▶ _WHAT IS NEEDED_
The lines to output run from the first line of the entries below through the line containing "middle tip: (254, 156)"; copy them exactly and leave out pictures.

((

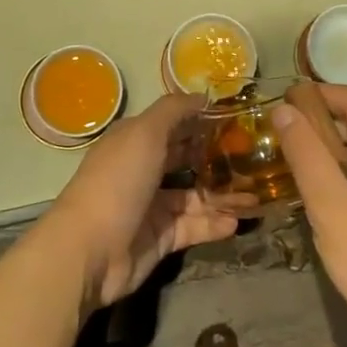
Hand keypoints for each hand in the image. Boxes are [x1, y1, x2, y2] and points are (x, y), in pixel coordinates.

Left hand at [40, 93, 250, 312]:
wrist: (90, 250)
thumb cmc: (118, 181)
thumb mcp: (145, 133)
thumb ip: (174, 111)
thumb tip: (202, 96)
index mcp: (135, 140)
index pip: (173, 124)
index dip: (201, 120)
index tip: (238, 118)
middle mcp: (143, 169)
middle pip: (185, 159)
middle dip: (216, 157)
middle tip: (254, 156)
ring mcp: (152, 205)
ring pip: (194, 196)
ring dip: (223, 194)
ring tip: (256, 193)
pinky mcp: (161, 238)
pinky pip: (193, 227)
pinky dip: (214, 224)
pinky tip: (239, 221)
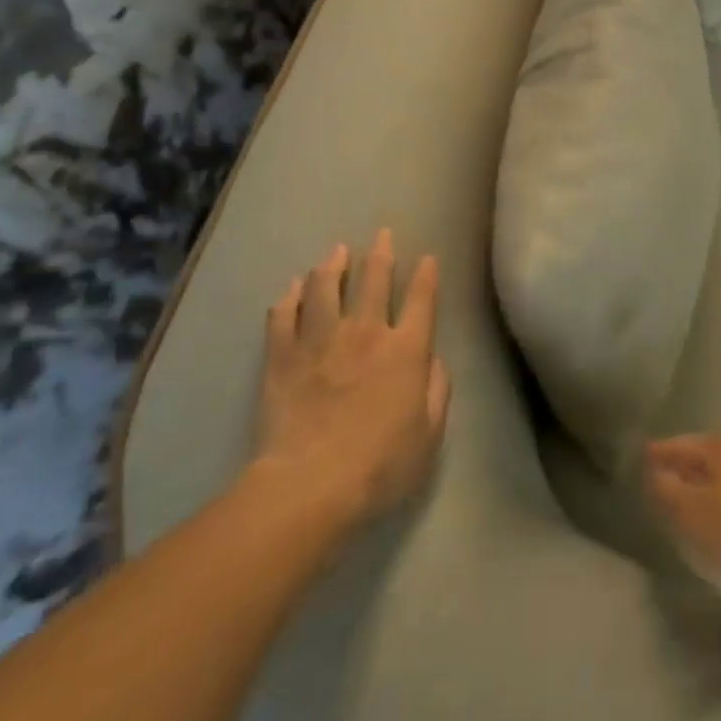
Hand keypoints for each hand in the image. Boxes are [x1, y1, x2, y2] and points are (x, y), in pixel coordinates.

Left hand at [251, 230, 450, 535]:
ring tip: (336, 252)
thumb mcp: (429, 434)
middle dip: (381, 255)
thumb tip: (433, 359)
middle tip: (382, 234)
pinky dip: (289, 298)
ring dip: (333, 266)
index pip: (422, 300)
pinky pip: (284, 317)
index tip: (428, 258)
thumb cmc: (381, 465)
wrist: (310, 485)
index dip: (427, 276)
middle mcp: (366, 333)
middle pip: (374, 281)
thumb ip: (437, 390)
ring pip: (326, 289)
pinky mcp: (283, 357)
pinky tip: (292, 288)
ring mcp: (321, 341)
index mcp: (406, 350)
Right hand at [645, 435, 720, 605]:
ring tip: (690, 510)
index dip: (662, 452)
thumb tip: (657, 471)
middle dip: (686, 470)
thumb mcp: (688, 513)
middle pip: (710, 459)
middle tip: (664, 484)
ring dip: (708, 491)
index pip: (685, 443)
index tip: (644, 457)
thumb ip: (666, 489)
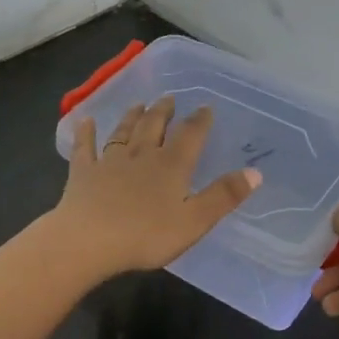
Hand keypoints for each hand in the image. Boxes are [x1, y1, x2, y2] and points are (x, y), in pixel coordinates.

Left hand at [51, 97, 260, 278]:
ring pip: (123, 132)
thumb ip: (224, 196)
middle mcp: (141, 155)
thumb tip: (255, 172)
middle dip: (163, 111)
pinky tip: (85, 121)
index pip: (190, 135)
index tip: (205, 107)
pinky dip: (86, 133)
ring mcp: (109, 161)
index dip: (200, 121)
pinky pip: (85, 147)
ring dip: (132, 117)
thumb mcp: (195, 221)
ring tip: (138, 104)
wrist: (89, 240)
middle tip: (168, 98)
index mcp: (171, 166)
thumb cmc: (146, 235)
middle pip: (154, 126)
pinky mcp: (83, 173)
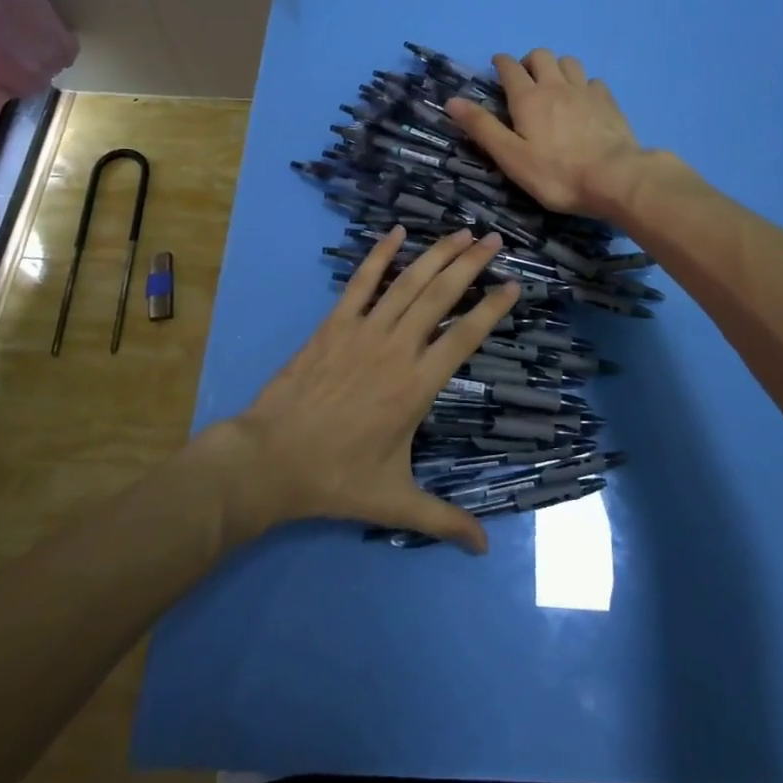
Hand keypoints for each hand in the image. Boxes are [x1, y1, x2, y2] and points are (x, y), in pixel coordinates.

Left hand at [222, 226, 517, 552]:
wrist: (270, 459)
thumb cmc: (335, 478)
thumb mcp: (394, 501)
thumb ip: (443, 520)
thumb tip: (484, 549)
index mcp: (416, 385)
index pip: (464, 337)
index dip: (492, 308)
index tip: (513, 285)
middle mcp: (396, 348)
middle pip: (440, 296)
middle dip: (470, 264)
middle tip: (493, 239)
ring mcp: (363, 331)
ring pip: (407, 283)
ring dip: (436, 254)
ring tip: (461, 232)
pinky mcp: (334, 324)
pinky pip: (361, 282)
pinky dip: (379, 255)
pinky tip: (397, 233)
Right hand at [446, 49, 647, 216]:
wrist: (615, 178)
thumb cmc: (556, 173)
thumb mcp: (510, 157)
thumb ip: (482, 128)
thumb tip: (452, 101)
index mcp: (528, 98)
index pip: (510, 68)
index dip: (501, 63)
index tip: (497, 64)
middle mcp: (556, 86)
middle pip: (541, 56)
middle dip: (529, 61)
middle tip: (525, 79)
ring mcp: (585, 91)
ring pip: (569, 62)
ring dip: (557, 67)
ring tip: (554, 85)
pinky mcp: (608, 102)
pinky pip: (592, 80)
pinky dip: (583, 84)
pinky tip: (583, 100)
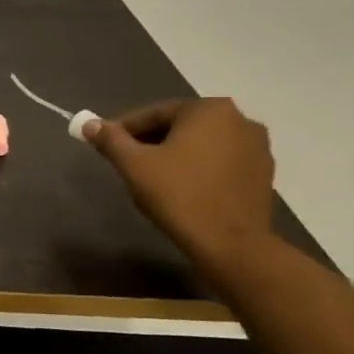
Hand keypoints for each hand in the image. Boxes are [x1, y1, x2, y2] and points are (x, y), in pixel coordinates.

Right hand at [83, 98, 276, 264]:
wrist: (231, 244)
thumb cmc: (179, 195)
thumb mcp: (134, 165)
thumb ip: (110, 140)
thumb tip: (90, 124)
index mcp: (208, 110)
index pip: (154, 113)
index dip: (124, 129)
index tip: (105, 144)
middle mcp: (240, 119)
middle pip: (180, 126)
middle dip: (151, 141)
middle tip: (126, 162)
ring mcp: (257, 147)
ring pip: (202, 144)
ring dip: (175, 154)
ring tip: (153, 177)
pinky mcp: (263, 173)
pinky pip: (220, 161)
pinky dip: (199, 168)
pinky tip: (183, 188)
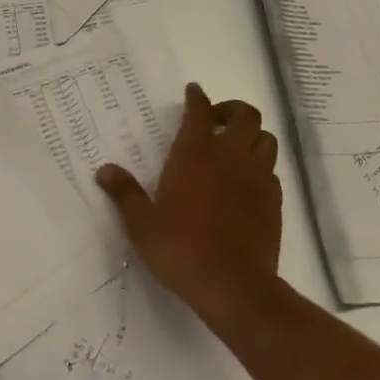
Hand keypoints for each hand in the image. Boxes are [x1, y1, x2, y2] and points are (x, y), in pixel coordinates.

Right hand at [95, 84, 282, 328]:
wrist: (234, 287)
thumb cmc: (181, 249)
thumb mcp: (142, 224)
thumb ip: (125, 193)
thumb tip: (105, 171)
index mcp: (196, 153)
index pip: (200, 110)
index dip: (197, 97)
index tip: (193, 92)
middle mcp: (230, 156)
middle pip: (245, 114)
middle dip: (231, 110)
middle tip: (216, 120)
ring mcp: (257, 177)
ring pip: (266, 139)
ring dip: (252, 136)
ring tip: (236, 148)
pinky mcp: (274, 201)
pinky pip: (272, 171)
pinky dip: (261, 167)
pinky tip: (247, 183)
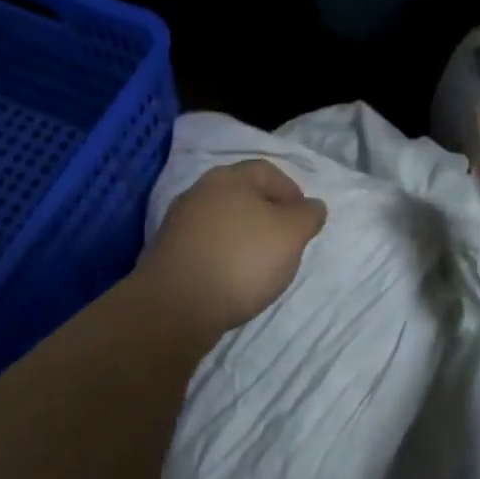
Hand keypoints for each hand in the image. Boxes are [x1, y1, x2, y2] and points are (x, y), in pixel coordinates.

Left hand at [139, 160, 326, 339]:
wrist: (174, 306)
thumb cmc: (241, 260)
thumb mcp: (291, 234)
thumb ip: (307, 215)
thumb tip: (312, 206)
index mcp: (229, 178)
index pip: (268, 171)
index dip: (291, 192)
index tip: (303, 221)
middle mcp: (200, 192)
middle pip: (243, 195)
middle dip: (267, 215)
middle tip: (285, 242)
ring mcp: (179, 223)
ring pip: (223, 222)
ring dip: (244, 237)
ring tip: (260, 266)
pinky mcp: (167, 254)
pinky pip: (205, 246)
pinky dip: (223, 257)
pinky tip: (231, 280)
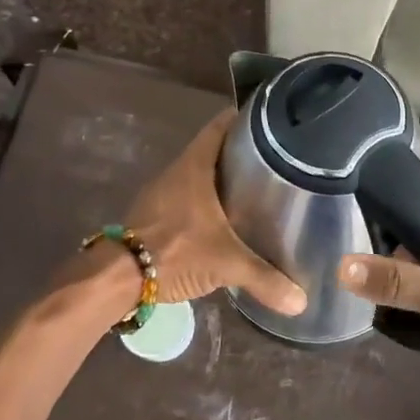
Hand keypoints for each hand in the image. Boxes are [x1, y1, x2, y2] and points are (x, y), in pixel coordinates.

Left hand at [118, 110, 307, 316]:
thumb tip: (301, 300)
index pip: (220, 126)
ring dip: (223, 177)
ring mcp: (163, 192)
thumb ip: (264, 278)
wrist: (118, 277)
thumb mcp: (226, 263)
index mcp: (195, 166)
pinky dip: (208, 200)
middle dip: (240, 152)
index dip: (244, 119)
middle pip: (213, 149)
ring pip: (200, 174)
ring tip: (255, 187)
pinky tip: (225, 218)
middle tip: (274, 159)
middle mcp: (178, 171)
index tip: (270, 122)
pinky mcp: (156, 213)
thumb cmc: (176, 251)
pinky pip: (188, 196)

))

▶ _PROBLEM SOLUTION_
Hand keypoints for each hand in the image. Boxes are [x1, y1, x2, y2] and points are (x, y), in pixel coordinates.

Left hand at [40, 93, 250, 312]:
wrist: (90, 250)
thumb cmc: (118, 181)
thumb mcp: (145, 133)
thumb ip: (174, 111)
thumb tip: (202, 96)
index mcp: (135, 140)
index pip: (173, 124)
index dip: (201, 120)
index tip: (238, 118)
middle mcp: (143, 169)
middle pip: (185, 159)
middle dip: (216, 157)
middle tip: (254, 156)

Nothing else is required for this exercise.